*** Entries shown ***
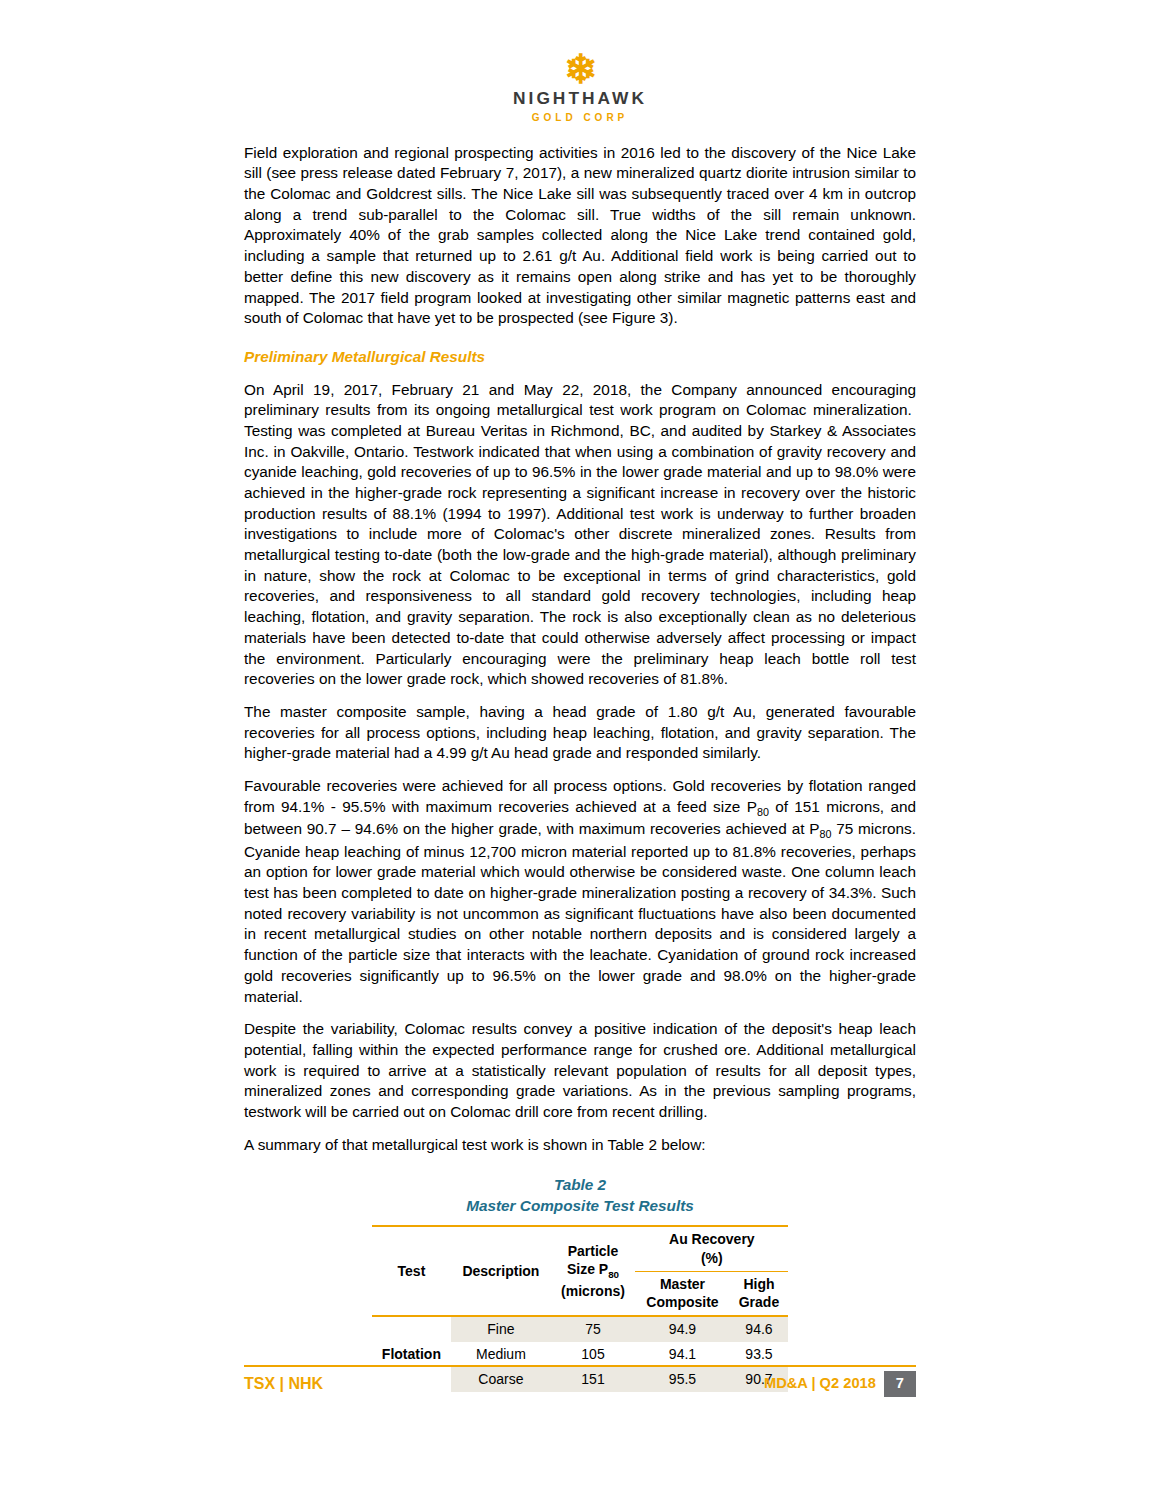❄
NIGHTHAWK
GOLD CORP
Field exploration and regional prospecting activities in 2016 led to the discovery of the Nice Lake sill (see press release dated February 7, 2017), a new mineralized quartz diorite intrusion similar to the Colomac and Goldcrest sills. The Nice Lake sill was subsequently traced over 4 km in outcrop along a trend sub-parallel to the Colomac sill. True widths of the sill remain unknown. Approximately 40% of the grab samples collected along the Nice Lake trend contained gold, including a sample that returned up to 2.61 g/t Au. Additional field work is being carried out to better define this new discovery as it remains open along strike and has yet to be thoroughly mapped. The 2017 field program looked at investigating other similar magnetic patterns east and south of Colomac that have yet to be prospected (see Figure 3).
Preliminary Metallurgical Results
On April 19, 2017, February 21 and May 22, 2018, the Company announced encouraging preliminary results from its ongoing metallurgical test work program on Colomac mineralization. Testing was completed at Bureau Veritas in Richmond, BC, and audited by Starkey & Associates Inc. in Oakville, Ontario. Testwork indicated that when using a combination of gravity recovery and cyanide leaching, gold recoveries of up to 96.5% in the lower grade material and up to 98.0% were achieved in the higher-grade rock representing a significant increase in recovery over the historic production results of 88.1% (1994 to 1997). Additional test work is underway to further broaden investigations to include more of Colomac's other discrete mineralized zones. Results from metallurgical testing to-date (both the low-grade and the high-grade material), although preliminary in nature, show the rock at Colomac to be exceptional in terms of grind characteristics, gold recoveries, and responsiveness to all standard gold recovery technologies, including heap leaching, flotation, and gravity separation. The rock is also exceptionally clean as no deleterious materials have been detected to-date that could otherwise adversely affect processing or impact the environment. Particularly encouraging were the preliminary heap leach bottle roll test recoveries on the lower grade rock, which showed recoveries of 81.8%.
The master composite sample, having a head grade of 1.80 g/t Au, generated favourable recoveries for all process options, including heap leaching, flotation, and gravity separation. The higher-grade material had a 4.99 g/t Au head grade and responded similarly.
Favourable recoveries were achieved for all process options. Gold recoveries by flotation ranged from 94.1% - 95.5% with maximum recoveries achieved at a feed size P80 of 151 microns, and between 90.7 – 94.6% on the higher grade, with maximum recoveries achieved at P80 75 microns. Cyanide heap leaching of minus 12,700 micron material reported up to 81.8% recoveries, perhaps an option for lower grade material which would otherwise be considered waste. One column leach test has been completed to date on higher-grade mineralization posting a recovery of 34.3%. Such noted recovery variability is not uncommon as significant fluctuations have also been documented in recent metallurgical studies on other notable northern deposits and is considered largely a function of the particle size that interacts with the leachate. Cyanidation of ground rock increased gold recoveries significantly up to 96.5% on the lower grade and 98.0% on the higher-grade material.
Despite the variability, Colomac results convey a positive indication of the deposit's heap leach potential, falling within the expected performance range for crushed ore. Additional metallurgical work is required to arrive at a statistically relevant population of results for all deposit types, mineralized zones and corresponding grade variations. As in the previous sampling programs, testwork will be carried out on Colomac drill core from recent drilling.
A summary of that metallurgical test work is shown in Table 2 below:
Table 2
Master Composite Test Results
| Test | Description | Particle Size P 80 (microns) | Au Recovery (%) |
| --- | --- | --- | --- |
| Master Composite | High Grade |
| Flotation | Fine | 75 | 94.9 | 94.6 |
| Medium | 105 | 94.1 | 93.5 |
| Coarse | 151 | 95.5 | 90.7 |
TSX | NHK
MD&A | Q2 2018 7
***
__What you need to do__. What belongs in the answer is each line of the listing that contains the word "also".

__Your solution__.
On April 19, 2017, February 21 and May 22, 2018, the Company announced encouraging preliminary results from its ongoing metallurgical test work program on Colomac mineralization. Testing was completed at Bureau Veritas in Richmond, BC, and audited by Starkey & Associates Inc. in Oakville, Ontario. Testwork indicated that when using a combination of gravity recovery and cyanide leaching, gold recoveries of up to 96.5% in the lower grade material and up to 98.0% were achieved in the higher-grade rock representing a significant increase in recovery over the historic production results of 88.1% (1994 to 1997). Additional test work is underway to further broaden investigations to include more of Colomac's other discrete mineralized zones. Results from metallurgical testing to-date (both the low-grade and the high-grade material), although preliminary in nature, show the rock at Colomac to be exceptional in terms of grind characteristics, gold recoveries, and responsiveness to all standard gold recovery technologies, including heap leaching, flotation, and gravity separation. The rock is also exceptionally clean as no deleterious materials have been detected to-date that could otherwise adversely affect processing or impact the environment. Particularly encouraging were the preliminary heap leach bottle roll test recoveries on the lower grade rock, which showed recoveries of 81.8%.
Favourable recoveries were achieved for all process options. Gold recoveries by flotation ranged from 94.1% - 95.5% with maximum recoveries achieved at a feed size P80 of 151 microns, and between 90.7 – 94.6% on the higher grade, with maximum recoveries achieved at P80 75 microns. Cyanide heap leaching of minus 12,700 micron material reported up to 81.8% recoveries, perhaps an option for lower grade material which would otherwise be considered waste. One column leach test has been completed to date on higher-grade mineralization posting a recovery of 34.3%. Such noted recovery variability is not uncommon as significant fluctuations have also been documented in recent metallurgical studies on other notable northern deposits and is considered largely a function of the particle size that interacts with the leachate. Cyanidation of ground rock increased gold recoveries significantly up to 96.5% on the lower grade and 98.0% on the higher-grade material.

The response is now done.